Come on, have a heart. To many, this is *the* Christmas movie. To others, it’s a corny slice of an America long-lost – if it ever existed in the first place, but for one night every year, you can afford to put aside your skepticism and appreciate that the heartfelt sentimentality of this movie is impossible to resist. This is Christmas in America in all its corny, beautiful splendor.
This is kind of a hybrid Halloween/Christmas movie, but it totally works as Jack Skellington, king of Halloweentown, discovers Christmastown and tries to get his people to embrace the spirit of Christmas. This is one of the most imaginative and strangely beautiful movies ever made. It might be too odd for some people, but those people are jerks.
No, this isn’t the Jim Carrey abomination. This is the OG animated version, which is about a Guyism writer who hates Christmas, but gets saved by writing… wait, no, that’s something else entirely. You all know what this is about. It’s a classic, as Dr. Seuss takes on Christmas and makes something appropriately weird and beautifully twisted.
This might be ranked a little too high for some people, but I don’t care. I defy you to watch this movie and not want to watch it again every Christmas. It’s just perfect, from Cousin Eddie making a mess of thinks to Clark completely losing his shit on everyone. Incidentally, this is also the last watchable movie Chevy Chase ever made, which is truly the biggest Christmas miracle of them all.
The Festivus episode. I’m not going to explain why this deserves this spot because you should already know. And if that irritates you, feel free to air your grievances in the comments.
The classic to end all classics, Rudolph is the king of the Christmas special.

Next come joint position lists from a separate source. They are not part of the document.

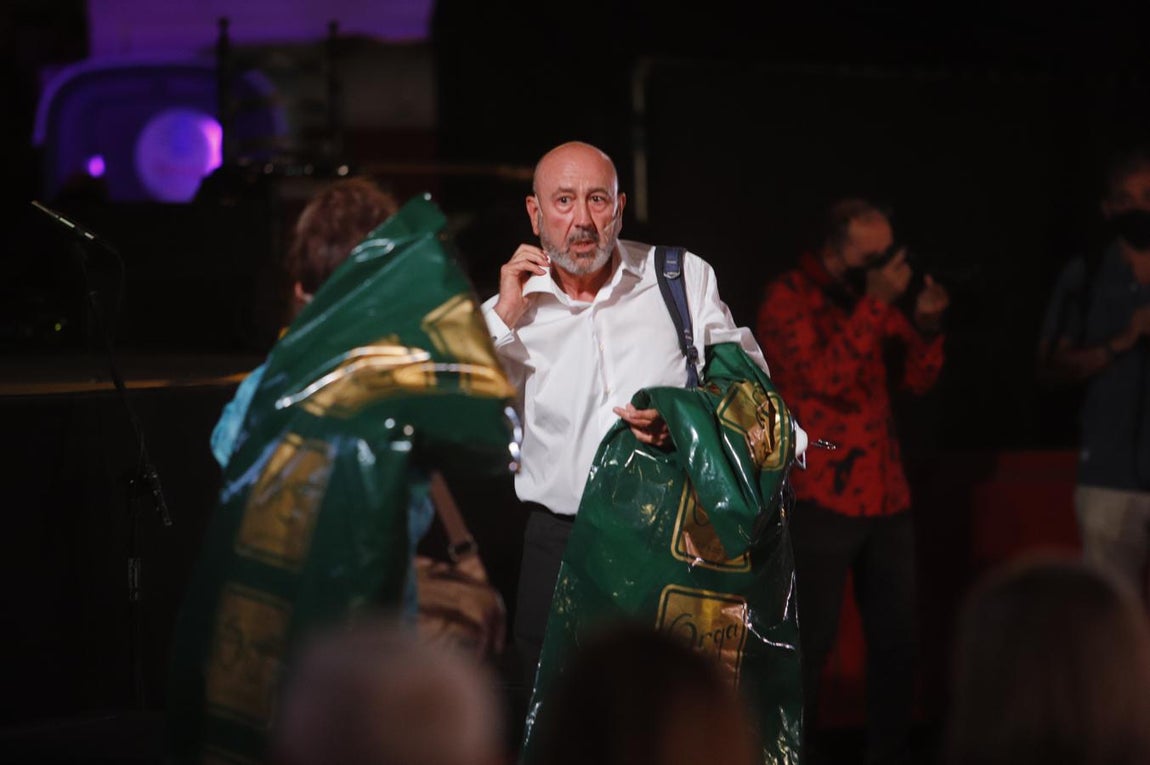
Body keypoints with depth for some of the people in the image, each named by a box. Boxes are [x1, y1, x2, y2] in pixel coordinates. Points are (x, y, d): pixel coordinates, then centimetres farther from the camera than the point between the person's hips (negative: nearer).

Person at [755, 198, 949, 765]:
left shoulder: (871, 294, 11)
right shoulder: (787, 298, -8)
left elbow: (918, 379, 11)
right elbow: (825, 377, -21)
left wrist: (925, 322, -7)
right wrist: (876, 304, -22)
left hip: (886, 498, 6)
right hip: (822, 499, -6)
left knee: (897, 638, 9)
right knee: (810, 644, -3)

Naturally, it’s a Rankin/Bass production, and it is so interwoven with both Christmas and most people’s childhoods that all the elements – the abominable snowman, the Island of Misfit Toys, Rudolph and Herbie’s bromance, all of it – are embedded firmly in the collective cultural conscience. You can reference these things to anybody – anybody – and they’ll know what you’re talking about. I have a goofy smile on my face just writing about it.
What’s a more perfectly American way to celebrate Christmas than by watching a movie about a blue-collar cop who kills a bunch of terrorists during an office Christmas party? Admit it, every time you’re stuck playing Secret Santa in some conference room, you’re secretly hoping Bruce Willis will show up with a gun and pistol whip your German terrorist boss. Sure, he might not seem German, but you never know. I mean, if a movie is gonna end with Christmas music, it better damn well have a hilariously high body count to go along with it. And thankfully, Die Hard delivers the goods, which is why it’s the best Christmas movie or special of them all.